*Exercise details*
From the listing, collect all lines containing the word "parc".

*Extracted data*
================================

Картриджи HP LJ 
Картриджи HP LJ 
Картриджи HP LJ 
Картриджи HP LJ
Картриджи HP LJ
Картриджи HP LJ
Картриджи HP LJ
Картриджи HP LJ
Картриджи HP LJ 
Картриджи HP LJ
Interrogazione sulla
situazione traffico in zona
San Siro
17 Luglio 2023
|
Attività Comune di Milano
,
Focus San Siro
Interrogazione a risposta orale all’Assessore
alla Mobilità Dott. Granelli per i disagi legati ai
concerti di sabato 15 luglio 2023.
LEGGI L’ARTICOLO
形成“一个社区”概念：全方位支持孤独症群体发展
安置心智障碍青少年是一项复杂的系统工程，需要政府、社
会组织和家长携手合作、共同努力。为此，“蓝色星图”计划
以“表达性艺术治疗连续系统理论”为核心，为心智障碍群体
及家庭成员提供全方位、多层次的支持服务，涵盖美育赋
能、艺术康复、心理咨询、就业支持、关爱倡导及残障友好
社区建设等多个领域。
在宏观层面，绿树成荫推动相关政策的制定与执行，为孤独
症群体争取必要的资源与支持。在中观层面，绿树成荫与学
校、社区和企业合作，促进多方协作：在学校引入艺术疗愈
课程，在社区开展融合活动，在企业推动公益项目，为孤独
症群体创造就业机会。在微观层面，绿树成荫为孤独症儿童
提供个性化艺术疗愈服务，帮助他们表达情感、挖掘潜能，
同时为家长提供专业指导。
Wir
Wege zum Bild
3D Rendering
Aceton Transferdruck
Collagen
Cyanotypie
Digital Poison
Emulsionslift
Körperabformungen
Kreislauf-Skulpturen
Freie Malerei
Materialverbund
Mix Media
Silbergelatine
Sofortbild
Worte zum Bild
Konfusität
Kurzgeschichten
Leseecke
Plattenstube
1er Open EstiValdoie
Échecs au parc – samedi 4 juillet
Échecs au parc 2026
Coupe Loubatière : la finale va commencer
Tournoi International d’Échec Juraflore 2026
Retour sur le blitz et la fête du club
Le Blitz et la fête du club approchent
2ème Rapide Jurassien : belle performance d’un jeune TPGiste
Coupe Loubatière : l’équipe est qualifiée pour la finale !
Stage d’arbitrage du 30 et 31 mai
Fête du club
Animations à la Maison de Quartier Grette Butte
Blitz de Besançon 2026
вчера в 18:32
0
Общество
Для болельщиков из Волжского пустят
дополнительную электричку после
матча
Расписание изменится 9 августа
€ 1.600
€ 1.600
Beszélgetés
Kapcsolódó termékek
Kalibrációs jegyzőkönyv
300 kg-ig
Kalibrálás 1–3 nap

================================

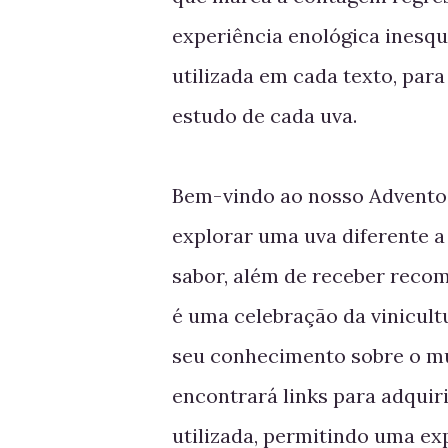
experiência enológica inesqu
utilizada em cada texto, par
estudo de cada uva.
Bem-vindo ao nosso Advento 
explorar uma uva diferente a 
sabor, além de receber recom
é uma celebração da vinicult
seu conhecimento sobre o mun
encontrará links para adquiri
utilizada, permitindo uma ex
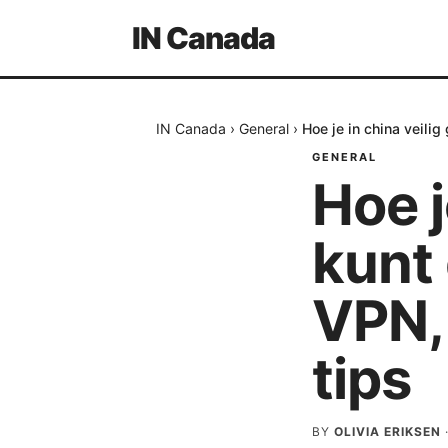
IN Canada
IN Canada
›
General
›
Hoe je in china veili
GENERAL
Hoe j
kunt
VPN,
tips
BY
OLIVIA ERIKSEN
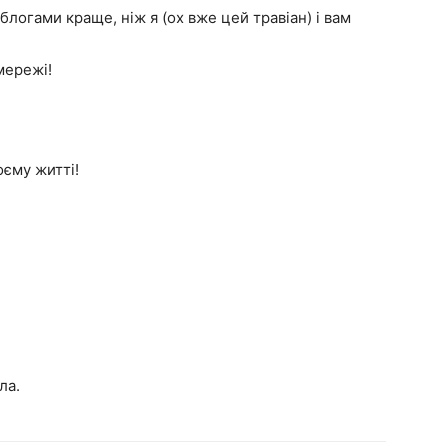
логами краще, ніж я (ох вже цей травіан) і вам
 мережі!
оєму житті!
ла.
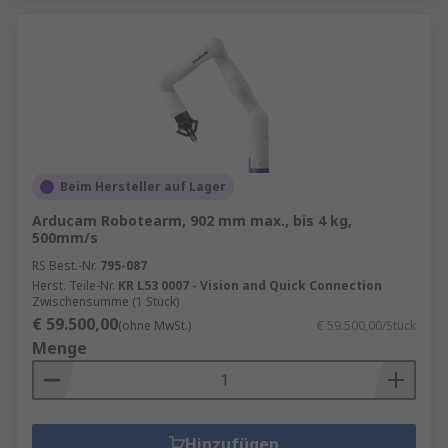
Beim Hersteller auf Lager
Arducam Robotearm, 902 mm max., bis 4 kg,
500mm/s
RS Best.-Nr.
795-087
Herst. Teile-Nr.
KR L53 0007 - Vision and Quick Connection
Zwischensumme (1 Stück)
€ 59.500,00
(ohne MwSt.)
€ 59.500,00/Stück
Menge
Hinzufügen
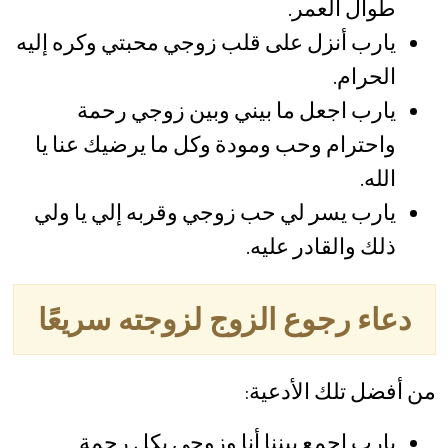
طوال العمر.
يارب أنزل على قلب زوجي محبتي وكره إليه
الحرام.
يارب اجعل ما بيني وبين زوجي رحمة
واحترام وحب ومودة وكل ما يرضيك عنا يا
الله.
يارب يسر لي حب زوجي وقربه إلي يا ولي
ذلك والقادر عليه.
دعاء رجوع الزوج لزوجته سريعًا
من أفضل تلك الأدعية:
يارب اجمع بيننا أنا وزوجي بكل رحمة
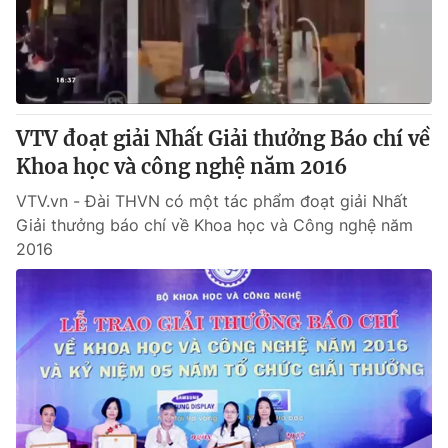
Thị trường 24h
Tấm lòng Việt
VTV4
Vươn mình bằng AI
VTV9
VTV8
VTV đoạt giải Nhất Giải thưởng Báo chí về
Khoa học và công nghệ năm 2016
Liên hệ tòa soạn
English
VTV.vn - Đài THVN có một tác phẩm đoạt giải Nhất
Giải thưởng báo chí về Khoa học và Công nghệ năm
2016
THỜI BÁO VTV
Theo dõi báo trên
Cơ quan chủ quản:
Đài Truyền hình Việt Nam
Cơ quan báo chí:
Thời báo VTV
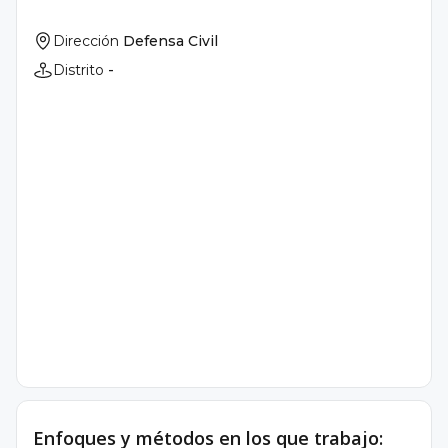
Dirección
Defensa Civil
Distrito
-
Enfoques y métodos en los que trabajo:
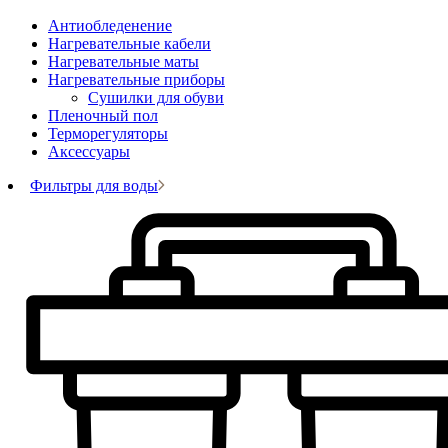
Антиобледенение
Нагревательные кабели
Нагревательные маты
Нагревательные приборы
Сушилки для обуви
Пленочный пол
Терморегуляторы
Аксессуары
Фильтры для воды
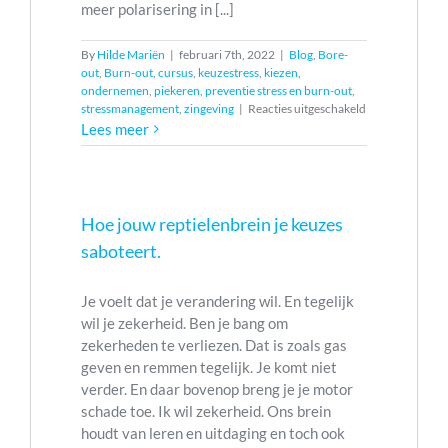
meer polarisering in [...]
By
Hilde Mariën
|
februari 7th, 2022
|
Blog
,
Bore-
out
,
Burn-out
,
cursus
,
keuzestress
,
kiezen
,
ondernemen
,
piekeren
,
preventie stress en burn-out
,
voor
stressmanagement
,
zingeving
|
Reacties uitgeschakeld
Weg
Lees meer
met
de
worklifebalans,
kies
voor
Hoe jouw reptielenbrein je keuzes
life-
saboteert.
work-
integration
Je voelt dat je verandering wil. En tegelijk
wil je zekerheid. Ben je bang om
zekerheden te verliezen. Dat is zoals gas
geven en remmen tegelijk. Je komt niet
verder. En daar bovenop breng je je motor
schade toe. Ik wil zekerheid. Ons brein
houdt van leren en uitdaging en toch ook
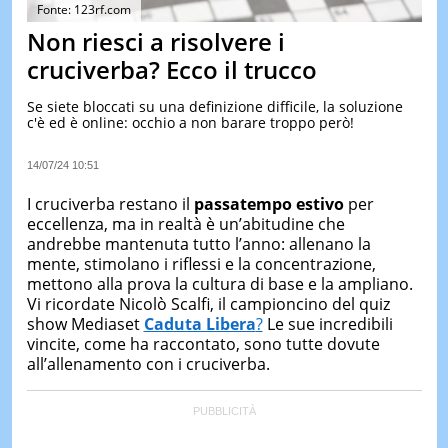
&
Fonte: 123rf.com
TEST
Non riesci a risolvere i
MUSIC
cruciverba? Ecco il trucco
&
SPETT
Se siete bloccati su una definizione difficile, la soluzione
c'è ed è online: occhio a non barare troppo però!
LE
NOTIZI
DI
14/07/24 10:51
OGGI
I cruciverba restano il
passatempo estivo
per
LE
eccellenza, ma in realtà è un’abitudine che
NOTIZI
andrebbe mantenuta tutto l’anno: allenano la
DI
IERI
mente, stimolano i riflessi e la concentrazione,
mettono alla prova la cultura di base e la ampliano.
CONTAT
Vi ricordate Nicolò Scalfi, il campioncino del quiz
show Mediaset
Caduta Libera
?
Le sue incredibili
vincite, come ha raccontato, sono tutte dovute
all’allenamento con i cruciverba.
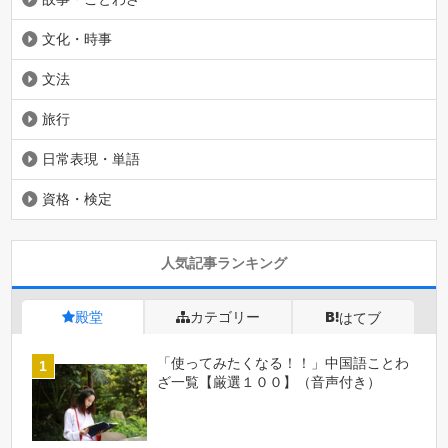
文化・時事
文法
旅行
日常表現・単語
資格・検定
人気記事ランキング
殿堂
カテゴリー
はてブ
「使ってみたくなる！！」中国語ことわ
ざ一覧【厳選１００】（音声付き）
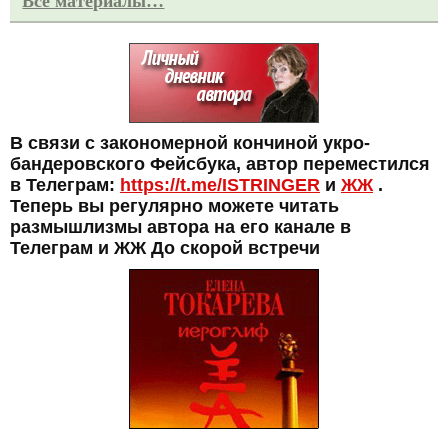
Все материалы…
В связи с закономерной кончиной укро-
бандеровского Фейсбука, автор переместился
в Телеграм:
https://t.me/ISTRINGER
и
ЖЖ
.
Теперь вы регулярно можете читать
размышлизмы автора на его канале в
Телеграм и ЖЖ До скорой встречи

================================

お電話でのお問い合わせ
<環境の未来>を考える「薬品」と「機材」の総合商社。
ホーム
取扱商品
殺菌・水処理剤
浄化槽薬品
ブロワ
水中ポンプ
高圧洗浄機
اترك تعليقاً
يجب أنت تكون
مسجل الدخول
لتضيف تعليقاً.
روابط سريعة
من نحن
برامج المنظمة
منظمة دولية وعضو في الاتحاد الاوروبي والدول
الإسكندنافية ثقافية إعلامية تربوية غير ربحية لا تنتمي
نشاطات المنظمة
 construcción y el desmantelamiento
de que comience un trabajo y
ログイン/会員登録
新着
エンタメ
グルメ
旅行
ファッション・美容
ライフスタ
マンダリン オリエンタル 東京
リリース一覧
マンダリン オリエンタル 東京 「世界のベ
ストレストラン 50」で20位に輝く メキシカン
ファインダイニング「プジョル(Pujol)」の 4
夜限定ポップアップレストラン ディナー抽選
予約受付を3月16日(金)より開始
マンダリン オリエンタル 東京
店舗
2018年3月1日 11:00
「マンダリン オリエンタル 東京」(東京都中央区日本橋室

================================

*Response to the task*
Échecs au parc – samedi 4 juillet
Échecs au parc 2026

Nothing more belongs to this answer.